View Full Version : Darlot Petzval front element as Meniscus

Okay, after seeing some of the amazing work posted in the image sharing section regarding meniscus lenses, I decided to try a few things with some smaller petzvals I currently have....

I have a 9" F4 darlot and a 5" F4 darlot. Both are lantern lenses, but they exhibit some interesting effects if I just use the front elements. So far so good. I realize that the focal length is approximately doubled as a result, but does that also apply to the effective aperture? Will they both approximately be F8 lenses? I'm looking forward to trying some of these combinations out when the weather gets a little warmer here!

Mark Sawyer

26-Jan-2011, 12:17

Okay, after seeing some of the amazing work posted in the image sharing section regarding meniscus lenses, I decided to try a few things with some smaller petzvals I currently have....

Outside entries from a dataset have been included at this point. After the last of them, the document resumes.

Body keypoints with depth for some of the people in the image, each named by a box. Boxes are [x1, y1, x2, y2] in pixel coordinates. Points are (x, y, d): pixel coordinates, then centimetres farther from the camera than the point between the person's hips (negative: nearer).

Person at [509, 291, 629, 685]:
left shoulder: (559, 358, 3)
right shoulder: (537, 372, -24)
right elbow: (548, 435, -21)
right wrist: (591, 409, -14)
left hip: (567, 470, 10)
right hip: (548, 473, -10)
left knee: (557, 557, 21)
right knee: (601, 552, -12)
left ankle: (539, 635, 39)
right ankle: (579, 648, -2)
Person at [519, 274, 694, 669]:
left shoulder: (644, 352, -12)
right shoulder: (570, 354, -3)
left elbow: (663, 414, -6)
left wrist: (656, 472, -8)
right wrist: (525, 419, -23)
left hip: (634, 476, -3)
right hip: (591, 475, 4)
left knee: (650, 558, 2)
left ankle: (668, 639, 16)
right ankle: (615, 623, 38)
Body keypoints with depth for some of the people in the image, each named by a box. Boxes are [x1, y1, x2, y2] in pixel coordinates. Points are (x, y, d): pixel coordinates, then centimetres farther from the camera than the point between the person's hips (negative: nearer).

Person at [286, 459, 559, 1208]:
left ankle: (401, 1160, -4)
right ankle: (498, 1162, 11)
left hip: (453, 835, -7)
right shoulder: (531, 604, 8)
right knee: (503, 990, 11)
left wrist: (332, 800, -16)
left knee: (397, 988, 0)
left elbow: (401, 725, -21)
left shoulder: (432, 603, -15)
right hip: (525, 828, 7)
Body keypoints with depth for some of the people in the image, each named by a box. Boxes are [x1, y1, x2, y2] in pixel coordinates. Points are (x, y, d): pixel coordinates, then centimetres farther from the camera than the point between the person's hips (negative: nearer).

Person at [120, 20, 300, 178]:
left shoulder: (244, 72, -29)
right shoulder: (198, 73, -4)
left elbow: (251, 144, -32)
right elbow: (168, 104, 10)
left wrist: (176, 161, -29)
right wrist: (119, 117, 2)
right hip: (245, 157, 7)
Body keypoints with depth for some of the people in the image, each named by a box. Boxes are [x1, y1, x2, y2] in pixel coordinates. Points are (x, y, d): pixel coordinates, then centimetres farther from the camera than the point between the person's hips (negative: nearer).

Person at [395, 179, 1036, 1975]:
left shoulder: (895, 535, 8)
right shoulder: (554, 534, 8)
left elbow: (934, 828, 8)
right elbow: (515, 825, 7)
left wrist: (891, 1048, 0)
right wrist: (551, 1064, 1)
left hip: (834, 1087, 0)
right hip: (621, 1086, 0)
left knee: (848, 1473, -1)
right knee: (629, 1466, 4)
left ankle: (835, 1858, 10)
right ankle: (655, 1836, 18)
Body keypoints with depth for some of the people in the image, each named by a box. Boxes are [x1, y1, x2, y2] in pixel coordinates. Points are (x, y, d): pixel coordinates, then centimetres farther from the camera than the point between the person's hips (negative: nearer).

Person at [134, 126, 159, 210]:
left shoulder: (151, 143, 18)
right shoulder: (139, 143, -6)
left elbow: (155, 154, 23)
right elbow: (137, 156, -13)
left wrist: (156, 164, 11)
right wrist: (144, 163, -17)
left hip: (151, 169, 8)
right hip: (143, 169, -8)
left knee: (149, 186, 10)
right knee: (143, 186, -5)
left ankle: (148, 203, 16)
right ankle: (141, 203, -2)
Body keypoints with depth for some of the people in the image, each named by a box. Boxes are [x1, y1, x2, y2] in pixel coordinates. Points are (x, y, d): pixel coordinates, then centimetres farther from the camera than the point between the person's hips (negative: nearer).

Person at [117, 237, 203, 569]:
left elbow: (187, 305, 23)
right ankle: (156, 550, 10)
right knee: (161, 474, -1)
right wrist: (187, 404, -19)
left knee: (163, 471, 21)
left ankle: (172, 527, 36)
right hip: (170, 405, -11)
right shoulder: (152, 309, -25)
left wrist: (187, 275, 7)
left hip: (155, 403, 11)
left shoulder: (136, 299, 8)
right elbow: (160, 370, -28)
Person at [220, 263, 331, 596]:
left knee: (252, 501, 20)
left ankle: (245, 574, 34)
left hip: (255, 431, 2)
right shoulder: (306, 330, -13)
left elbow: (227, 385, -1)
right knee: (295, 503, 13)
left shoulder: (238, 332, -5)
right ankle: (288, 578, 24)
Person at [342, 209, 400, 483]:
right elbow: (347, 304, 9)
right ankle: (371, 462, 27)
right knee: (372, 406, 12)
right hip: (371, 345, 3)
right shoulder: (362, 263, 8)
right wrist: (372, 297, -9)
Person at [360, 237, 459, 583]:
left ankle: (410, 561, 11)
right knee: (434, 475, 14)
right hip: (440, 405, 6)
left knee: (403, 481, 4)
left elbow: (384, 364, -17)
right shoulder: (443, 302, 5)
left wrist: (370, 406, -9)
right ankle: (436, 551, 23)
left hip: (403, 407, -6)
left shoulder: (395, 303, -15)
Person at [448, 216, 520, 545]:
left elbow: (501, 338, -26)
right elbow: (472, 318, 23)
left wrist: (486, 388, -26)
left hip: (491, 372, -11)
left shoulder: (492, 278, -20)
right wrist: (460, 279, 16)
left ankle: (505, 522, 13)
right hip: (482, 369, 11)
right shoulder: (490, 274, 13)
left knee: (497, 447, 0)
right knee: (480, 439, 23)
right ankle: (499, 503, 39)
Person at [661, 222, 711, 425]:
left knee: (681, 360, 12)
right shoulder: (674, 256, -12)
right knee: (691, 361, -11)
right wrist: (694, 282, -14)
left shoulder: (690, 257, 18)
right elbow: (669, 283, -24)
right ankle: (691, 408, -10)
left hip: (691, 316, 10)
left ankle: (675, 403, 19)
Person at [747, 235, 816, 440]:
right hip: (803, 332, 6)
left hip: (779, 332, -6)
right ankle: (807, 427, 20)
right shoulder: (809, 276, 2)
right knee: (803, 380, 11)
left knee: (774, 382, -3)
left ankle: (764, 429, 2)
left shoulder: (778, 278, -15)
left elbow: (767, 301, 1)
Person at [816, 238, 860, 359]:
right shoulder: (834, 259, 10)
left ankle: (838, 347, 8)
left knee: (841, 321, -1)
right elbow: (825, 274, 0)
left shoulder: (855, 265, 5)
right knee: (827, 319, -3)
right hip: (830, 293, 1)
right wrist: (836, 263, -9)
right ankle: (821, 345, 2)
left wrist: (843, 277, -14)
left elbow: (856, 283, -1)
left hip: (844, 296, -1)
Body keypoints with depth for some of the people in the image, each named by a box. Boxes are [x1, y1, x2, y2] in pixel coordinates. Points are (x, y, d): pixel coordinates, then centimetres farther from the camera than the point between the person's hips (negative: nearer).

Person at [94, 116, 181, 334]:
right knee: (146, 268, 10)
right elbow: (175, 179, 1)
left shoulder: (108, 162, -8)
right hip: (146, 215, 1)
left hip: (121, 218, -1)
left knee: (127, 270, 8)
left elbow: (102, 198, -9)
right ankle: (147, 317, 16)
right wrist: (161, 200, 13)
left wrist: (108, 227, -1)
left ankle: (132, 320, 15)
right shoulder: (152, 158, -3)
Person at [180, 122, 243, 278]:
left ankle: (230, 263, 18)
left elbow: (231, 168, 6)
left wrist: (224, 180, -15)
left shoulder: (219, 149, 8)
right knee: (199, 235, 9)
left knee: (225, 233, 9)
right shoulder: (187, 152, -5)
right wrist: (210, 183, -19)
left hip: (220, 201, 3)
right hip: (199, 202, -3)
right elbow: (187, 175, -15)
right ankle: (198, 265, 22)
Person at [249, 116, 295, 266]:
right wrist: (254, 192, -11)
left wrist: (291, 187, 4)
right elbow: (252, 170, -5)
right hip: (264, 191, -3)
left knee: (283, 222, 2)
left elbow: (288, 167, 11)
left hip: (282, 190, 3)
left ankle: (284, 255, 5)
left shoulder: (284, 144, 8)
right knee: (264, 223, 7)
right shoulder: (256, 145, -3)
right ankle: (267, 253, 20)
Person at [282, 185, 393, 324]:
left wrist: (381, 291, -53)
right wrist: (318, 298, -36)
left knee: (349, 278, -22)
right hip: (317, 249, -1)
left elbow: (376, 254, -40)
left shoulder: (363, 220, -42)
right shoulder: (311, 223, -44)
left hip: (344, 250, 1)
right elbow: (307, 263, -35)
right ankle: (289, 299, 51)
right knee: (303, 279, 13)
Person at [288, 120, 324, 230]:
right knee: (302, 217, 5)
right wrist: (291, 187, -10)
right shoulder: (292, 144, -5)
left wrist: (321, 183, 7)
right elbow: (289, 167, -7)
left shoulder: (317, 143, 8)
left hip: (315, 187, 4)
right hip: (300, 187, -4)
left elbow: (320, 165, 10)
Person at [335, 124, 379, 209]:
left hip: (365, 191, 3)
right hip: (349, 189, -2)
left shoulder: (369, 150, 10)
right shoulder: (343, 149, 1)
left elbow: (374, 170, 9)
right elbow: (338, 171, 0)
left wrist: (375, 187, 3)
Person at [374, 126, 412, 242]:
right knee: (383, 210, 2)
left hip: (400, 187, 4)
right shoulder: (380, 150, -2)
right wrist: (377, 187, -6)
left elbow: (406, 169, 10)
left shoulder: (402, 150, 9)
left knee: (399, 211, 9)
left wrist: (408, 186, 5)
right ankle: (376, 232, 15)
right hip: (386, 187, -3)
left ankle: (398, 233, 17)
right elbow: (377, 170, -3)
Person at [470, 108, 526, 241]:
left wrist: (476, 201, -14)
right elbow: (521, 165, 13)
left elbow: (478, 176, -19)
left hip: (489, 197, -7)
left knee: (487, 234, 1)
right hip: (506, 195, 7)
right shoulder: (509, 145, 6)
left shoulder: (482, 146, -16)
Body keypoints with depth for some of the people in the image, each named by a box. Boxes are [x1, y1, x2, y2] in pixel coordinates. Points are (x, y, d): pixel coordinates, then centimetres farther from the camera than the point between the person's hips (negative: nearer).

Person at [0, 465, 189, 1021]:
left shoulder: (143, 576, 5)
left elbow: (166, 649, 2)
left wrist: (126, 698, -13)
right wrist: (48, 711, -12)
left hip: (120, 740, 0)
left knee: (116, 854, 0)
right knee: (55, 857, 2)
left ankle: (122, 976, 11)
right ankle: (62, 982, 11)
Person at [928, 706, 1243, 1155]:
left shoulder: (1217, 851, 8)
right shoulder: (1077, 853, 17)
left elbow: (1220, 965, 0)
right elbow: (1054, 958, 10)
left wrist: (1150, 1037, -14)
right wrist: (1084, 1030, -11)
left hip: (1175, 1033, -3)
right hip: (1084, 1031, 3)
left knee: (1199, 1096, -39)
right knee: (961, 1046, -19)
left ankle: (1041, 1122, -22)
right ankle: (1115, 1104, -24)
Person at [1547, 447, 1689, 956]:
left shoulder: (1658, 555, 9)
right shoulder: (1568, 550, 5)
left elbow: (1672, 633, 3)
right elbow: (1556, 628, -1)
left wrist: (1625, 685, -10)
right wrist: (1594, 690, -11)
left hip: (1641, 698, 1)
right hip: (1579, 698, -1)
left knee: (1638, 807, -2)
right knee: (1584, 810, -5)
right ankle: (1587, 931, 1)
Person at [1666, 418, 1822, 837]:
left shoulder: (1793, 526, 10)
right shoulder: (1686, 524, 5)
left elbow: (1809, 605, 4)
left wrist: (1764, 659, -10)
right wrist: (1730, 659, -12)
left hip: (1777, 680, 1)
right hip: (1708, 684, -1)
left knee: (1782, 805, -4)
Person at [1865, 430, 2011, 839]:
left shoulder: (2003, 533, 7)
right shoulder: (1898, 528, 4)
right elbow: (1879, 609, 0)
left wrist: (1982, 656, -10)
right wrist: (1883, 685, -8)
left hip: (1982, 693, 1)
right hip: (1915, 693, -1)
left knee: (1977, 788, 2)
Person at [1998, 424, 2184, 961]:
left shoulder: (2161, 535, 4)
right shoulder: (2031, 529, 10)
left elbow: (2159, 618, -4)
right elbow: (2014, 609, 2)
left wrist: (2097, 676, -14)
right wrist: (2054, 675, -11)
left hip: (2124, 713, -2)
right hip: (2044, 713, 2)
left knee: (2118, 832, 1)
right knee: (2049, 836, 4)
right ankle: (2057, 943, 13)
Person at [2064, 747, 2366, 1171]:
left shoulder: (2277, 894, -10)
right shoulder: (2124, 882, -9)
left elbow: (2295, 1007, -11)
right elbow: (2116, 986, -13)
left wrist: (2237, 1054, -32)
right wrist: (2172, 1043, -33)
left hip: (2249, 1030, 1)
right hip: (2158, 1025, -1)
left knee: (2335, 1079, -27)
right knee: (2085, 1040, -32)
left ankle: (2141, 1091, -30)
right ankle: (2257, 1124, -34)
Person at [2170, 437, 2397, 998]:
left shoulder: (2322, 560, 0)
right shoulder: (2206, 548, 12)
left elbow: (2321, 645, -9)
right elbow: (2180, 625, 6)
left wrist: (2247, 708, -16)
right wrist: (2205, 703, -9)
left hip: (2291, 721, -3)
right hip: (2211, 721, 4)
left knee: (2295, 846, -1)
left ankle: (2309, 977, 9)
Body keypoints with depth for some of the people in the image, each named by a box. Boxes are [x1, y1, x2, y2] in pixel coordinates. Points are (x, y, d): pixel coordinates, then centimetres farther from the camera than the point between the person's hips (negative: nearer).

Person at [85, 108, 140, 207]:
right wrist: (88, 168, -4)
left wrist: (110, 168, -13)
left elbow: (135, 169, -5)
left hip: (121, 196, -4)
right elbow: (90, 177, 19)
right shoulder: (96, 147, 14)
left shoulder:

I have a 9" F4 darlot and a 5" F4 darlot... the focal length is approximately doubled as a result, but does that also apply to the effective aperture? Will they both approximately be F8 lenses?

Yes! Just measure the bellows extension and divide by the diameter of the lens to find your true f/stop at any given focal length. If at infinity, your 9" f/4 lens now focuses at 18", you divide the 2.25" diameter into 18 instead of 9, which gives 8 instead of 4. Piece of cake! The same formula is an easy way to figure the true f/stop after bellows extension too, much simpler than "the square of this divided by the square of that..."

Steven Tribe

27-Jan-2011, 06:59

"I realize that the focal length is approximately doubled as a result".

In some cases, perhaps.

But the Petzval design is not dependent on the efl of the two halves being the same. In fact, I believe that the front achromat is always shorter than the rear doublet.

An example: I have a projection Busch petzval that has a combined efl of 4.5". The achromat gives an approximate efl of 6.25" whilst the rear set have 13.5" efl. This matches well with the usual approximation 1/x + 1/y = 1/combination efl.

This one of the reasons the achromat from a Petzval is so useful. The efl doesn't get as long as half a single rectilinear does and the f value is quite high.